Rubella Surveillance Evaluation, New York City, 2012-2013

Wednesday, June 17, 2015: 11:12 AM
Back Bay D, Sheraton Hotel
Beth Isaac , New York City Department of Health and Mental Hygiene, Long Island City, NY
Jane R. Zucker , Centers for Disease Control and Prevention, Atlanta, GA
Francesca Giancotti , New York City Department of Health and Mental Hygiene, New York, NY
Jennifer B. Rosen , New York City Department of Health and Mental Hygiene, New York, NY

BACKGROUND:   Rubella was declared eliminated in the United States in 2004; however, the possibility of importation requires a surveillance system for the timely detection and control of rubella and congenital rubella, a serious condition that may result from rubella infection during pregnancy. Prenatal rubella IgG testing for immunity is the standard of care. Rubella is characterized by a generalized rash, lymphadenopathy, and arthralgia, although 50% of cases may be asymptomatic. In New York City (NYC), laboratories with test results consistent with rubella infection (e.g., positive IgM) and providers who suspect rubella infection clinically are required to report to the Department of Health and Mental Hygiene (DOHMH). Reports are investigated and recorded in an electronic surveillance database. Positive IgM results from commercial laboratories or from the NYC DOHMH Public Health Laboratory in symptomatic persons or pregnant women without evidence of immunity are retested at the Centers for Disease Control and Prevention. This surveillance system was evaluated based on validity, data quality, timeliness, and usefulness.

METHODS:   The evaluation included all rubella reports to the DOHMH in 2012 and 2013. Reports were classified as confirmed or discarded according to CSTE criteria. To assess validity, the positive predictive value (PPV) was calculated for all reports to the DOHMH and separately by testing purpose. Data quality was assessed by completeness of key variables. Timeliness was measured by the days between specimen collection for serologic testing and case classification. Usefulness was determined by the ability to lead an effective response for confirmed cases.

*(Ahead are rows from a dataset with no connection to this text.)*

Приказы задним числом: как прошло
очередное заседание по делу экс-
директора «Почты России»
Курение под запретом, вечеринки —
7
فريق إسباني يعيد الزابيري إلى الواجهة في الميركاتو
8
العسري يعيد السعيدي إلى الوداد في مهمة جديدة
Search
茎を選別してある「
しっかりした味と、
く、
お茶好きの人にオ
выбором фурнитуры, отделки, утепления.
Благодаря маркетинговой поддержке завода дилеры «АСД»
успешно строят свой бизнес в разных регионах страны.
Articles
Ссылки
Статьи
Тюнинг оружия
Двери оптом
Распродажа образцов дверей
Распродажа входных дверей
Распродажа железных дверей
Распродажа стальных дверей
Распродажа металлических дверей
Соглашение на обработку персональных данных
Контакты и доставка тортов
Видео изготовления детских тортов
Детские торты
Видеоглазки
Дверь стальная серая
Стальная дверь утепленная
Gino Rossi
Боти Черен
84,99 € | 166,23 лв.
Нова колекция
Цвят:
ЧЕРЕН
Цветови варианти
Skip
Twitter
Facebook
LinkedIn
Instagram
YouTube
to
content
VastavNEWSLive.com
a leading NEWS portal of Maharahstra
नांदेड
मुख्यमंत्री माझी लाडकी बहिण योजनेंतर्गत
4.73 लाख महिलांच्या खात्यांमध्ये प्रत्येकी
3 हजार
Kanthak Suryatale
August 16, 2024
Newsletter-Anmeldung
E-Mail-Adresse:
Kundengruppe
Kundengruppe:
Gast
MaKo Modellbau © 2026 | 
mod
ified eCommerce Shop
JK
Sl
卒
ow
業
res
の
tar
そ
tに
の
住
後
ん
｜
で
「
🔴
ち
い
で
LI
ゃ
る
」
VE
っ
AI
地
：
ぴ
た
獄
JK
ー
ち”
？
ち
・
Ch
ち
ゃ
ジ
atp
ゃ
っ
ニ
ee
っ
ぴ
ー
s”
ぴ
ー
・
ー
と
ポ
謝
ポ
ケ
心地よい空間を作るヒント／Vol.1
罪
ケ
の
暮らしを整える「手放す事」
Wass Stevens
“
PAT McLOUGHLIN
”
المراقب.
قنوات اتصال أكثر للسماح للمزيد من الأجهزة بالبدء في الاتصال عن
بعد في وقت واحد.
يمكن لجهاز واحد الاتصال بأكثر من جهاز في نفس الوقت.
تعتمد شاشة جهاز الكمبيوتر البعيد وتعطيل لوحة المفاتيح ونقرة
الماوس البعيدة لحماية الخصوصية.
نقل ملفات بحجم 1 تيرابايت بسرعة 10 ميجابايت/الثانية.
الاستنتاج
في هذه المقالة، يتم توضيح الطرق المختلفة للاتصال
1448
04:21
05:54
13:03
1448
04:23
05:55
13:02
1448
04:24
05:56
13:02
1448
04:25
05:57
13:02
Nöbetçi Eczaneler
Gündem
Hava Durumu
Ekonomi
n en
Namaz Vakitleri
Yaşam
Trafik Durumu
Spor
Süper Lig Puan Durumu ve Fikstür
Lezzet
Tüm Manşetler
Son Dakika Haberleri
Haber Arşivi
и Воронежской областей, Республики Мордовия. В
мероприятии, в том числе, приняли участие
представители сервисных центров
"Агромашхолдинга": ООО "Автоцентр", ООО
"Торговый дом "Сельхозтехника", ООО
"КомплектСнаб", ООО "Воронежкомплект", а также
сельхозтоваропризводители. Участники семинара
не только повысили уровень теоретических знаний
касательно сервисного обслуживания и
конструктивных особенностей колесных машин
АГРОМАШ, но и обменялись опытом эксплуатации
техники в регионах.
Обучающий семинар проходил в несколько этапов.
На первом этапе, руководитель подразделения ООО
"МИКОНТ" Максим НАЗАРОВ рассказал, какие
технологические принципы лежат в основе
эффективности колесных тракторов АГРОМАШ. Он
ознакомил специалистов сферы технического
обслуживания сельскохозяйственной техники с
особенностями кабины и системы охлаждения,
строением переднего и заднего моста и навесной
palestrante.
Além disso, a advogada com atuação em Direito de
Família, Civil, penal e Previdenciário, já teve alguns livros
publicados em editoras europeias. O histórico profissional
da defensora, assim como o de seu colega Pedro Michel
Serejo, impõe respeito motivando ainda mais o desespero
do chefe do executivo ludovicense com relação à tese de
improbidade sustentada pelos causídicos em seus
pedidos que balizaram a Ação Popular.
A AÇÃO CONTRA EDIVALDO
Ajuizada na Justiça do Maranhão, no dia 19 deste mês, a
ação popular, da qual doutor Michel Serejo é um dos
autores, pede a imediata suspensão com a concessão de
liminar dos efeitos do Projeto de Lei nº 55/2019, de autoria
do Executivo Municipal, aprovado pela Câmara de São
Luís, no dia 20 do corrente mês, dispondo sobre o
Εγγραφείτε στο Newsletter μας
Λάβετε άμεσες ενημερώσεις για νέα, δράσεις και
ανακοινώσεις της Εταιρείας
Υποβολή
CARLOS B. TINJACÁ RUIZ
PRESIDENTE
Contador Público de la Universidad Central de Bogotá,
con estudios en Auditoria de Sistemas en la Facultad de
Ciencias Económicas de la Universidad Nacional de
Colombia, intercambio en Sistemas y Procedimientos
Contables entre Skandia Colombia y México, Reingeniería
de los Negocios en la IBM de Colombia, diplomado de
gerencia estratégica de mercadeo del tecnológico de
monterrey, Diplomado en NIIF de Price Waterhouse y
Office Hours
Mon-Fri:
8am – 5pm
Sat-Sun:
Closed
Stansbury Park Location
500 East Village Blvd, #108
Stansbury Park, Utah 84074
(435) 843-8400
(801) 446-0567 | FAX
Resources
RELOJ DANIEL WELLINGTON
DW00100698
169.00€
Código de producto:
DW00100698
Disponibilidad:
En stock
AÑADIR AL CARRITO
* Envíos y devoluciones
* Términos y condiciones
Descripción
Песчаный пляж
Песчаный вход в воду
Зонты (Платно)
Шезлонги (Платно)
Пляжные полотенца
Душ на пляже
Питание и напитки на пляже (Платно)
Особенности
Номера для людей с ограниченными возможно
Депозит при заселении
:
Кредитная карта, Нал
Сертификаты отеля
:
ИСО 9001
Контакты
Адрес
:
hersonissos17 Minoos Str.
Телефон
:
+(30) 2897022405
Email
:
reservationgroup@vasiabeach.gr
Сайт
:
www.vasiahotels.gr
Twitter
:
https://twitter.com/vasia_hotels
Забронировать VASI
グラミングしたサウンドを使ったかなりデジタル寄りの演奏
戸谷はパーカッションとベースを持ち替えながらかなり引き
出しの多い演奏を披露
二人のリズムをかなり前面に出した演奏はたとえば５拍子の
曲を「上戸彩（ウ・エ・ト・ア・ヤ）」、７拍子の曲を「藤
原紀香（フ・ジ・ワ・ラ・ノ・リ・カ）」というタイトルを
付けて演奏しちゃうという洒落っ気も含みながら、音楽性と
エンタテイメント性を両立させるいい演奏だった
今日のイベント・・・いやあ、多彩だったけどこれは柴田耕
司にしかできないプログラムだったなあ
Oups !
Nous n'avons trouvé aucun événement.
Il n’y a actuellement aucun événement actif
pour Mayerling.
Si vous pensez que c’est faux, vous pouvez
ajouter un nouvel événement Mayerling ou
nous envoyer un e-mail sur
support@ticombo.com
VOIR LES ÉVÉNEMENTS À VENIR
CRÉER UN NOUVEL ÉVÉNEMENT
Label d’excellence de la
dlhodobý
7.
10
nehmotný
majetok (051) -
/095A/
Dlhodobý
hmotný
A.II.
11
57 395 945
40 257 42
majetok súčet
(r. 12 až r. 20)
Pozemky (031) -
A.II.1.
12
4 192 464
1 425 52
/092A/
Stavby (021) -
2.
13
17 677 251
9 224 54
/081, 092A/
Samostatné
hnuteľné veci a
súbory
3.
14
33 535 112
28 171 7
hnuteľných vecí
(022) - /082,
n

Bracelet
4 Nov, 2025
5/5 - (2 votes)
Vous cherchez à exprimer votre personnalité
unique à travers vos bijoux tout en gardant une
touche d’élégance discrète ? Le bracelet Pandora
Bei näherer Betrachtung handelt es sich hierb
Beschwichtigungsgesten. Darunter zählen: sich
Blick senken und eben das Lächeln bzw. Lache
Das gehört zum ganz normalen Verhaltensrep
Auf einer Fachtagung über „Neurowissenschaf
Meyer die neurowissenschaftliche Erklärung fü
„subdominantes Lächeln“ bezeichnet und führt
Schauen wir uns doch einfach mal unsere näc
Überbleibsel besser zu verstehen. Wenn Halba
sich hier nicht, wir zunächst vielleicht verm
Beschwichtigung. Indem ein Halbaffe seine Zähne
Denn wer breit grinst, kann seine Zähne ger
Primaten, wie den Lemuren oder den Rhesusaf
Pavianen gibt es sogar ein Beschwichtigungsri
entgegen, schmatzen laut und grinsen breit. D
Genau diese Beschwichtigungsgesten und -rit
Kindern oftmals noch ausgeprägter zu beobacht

RESULTS:   A total of 215 rubella reports were received by the DOHMH, of which two were confirmed (PPV=1%). Both were symptomatic and internationally imported. Of all reports with IgM testing performed, 53(25%, PPV=5%) were tested for diagnostic purposes, 149(69%, PPV=0%) were inappropriately tested for immunity, and 13(6%, PPV=0%) did not specify the test purpose. Data completeness ranged from 93%-100%. Mean time from specimen collection to classification was 21 days. The surveillance system detected confirmed cases, enabling appropriate control measures, and no known secondary cases occurred.

CONCLUSIONS:   The rubella surveillance system in NYC was useful for detecting confirmed cases and implementation of control measures. Data quality was high; however, the PPV of reports to the DOHMH was low and the majority of IgM test results were false-positives. Improvements in PPV and reduction in unnecessary testing could be achieved if IgM tests are utilized only when a clinically compatible diagnosis of rubella infection is considered.